The Information Assurance students continue to meet in the IUP Cyber Security Laboratory (Stright, room 107a) to share ideas and to learn from each other. More faculty have begun to participate in these meetings and, sometimes, they also make presentations to the group. Dr. Rose Shumba, Dr. Soundararajan Ezekiel, Dr. Sanwar Ali, and Mr. David Smith have been there to aid with the meetings. Alumni are also welcome; and Mr. Jason Barto has been a regular attending alumnus. He has participated and taken leadership positions at many of our meetings. He also lead the group on a tour around campus and surrounding areas to check on wireless network accessibility. They mapped several location with wireless accessibility. We discovered that most of these site were unprotected. For those alumni reading this, you are invited to your alma mater on Tuesdays from 6:00pm to 7:00pm in Stright 107-A for the Cyber Security meetings. Now and then, we provide pizza and soft drinks to help keep the atmosphere at the meetings more cordial.
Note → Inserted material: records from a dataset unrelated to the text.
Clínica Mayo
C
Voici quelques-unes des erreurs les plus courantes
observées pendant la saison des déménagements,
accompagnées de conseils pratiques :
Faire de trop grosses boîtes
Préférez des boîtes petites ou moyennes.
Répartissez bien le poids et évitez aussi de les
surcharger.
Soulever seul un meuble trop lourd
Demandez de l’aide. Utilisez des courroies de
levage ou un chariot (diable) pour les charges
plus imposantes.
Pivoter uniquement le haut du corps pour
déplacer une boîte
We (Oblitey, Ezekiel and Wolfe) submitted a proposal to the National Security Agency (NSA) to perform unclassified research on covert channels. The proposal has been funded; it allows us to study and analyze covert channels and to provide our Information Assurance students an opportunity to participate in the study and gain in-depth knowledge of the subject area. This is a three-year project worth $300,000, with $100,000 released to us each year. We are starting with an exhaustive literature search and we will report on covert storage and timing channels in the form of a paper on the state of the practice. We will then conduct a feasibility study of developing software tools to automate covert channel detection and analysis of timing channels and also develop prototype software based tool to demonstrate analysis and detection capability. We will also apply the tool to real operating system features to demonstrate its effectiveness; and we will propose future directions for research and development. We expect this project to help retain the students in our Information Assurance track. We interviewed nine students who were interested in being part of the research experience and selected three of them with two serving as close alternates but also with full participation in the project. We are very enthusiastic about this award; and we welcome the experience and challenges that the research effort brings with it.